Collected data:
★ ★ ★ ★ ★
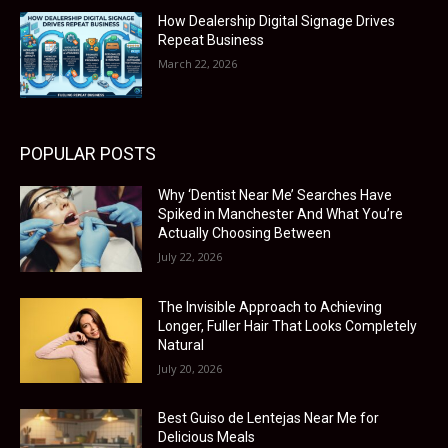
How Dealership Digital Signage Drives
Repeat Business
March 22, 2026
POPULAR POSTS
Why ‘Dentist Near Me’ Searches Have
Spiked in Manchester And What You’re
Actually Choosing Between
July 22, 2026
The Invisible Approach to Achieving
Longer, Fuller Hair That Looks Completely
Natural
July 20, 2026
Best Guiso de Lentejas Near Me for
Delicious Meals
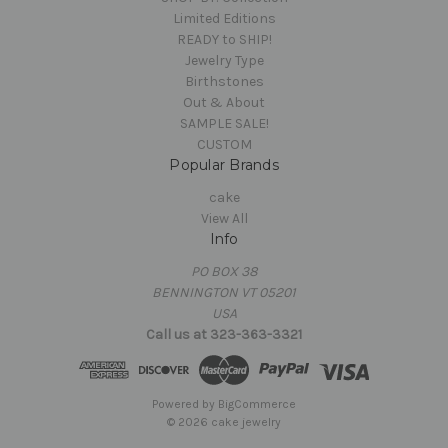
Limited Editions
READY to SHIP!
Jewelry Type
Birthstones
Out & About
SAMPLE SALE!
CUSTOM
Popular Brands
cake
View All
Info
PO BOX 38
BENNINGTON VT 05201
USA
Call us at 323-363-3321
Powered by
BigCommerce
© 2026 cake jewelry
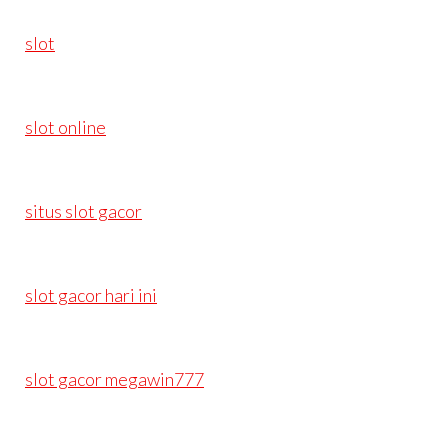
slot
slot online
situs slot gacor
slot gacor hari ini
slot gacor megawin777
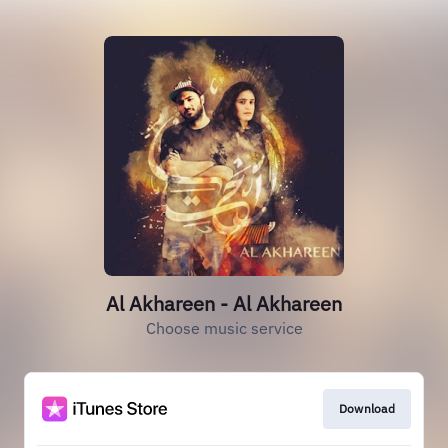
Al Akhareen - Al Akhareen
Choose music service
Download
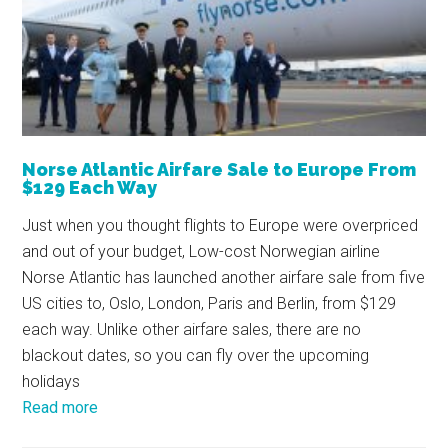
Norse Atlantic Airfare Sale to Europe From
$129 Each Way
Just when you thought flights to Europe were overpriced
and out of your budget, Low-cost Norwegian airline
Norse Atlantic has launched another airfare sale from five
US cities to, Oslo, London, Paris and Berlin, from $129
each way. Unlike other airfare sales, there are no
blackout dates, so you can fly over the upcoming
holidays
Read more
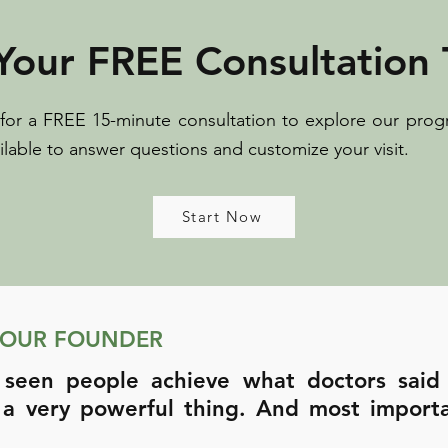
Your FREE Consultation 
 for a FREE 15-minute consultation to explore our prog
ilable to answer questions and customize your visit.
Start Now
 OUR FOUNDER
 seen people achieve what doctors said
 a very powerful thing. And most import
★ ★ ★ ★ ★
Reproduce every line of text in the data above verbatim, leaving out the pictures.

How Dealership Digital Signage Drives
Repeat Business
March 22, 2026
POPULAR POSTS
Why ‘Dentist Near Me’ Searches Have
Spiked in Manchester And What You’re
Actually Choosing Between
July 22, 2026
The Invisible Approach to Achieving
Longer, Fuller Hair That Looks Completely
Natural
July 20, 2026
Best Guiso de Lentejas Near Me for
Delicious Meals
Limited Editions
READY to SHIP!
Jewelry Type
Birthstones
Out & About
SAMPLE SALE!
CUSTOM
Popular Brands
cake
View All
Info
PO BOX 38
BENNINGTON VT 05201
USA
Call us at 323-363-3321
Powered by
BigCommerce
© 2026 cake jewelry
slot
slot online
situs slot gacor
slot gacor hari ini
slot gacor megawin777
Al Akhareen - Al Akhareen
Choose music service
Download
Norse Atlantic Airfare Sale to Europe From
$129 Each Way
Just when you thought flights to Europe were overpriced
and out of your budget, Low-cost Norwegian airline
Norse Atlantic has launched another airfare sale from five
US cities to, Oslo, London, Paris and Berlin, from $129
each way. Unlike other airfare sales, there are no
blackout dates, so you can fly over the upcoming
holidays
Read more
Your FREE Consultation 
 for a FREE 15-minute consultation to explore our prog
ilable to answer questions and customize your visit.
Start Now
 OUR FOUNDER
 seen people achieve what doctors said
 a very powerful thing. And most import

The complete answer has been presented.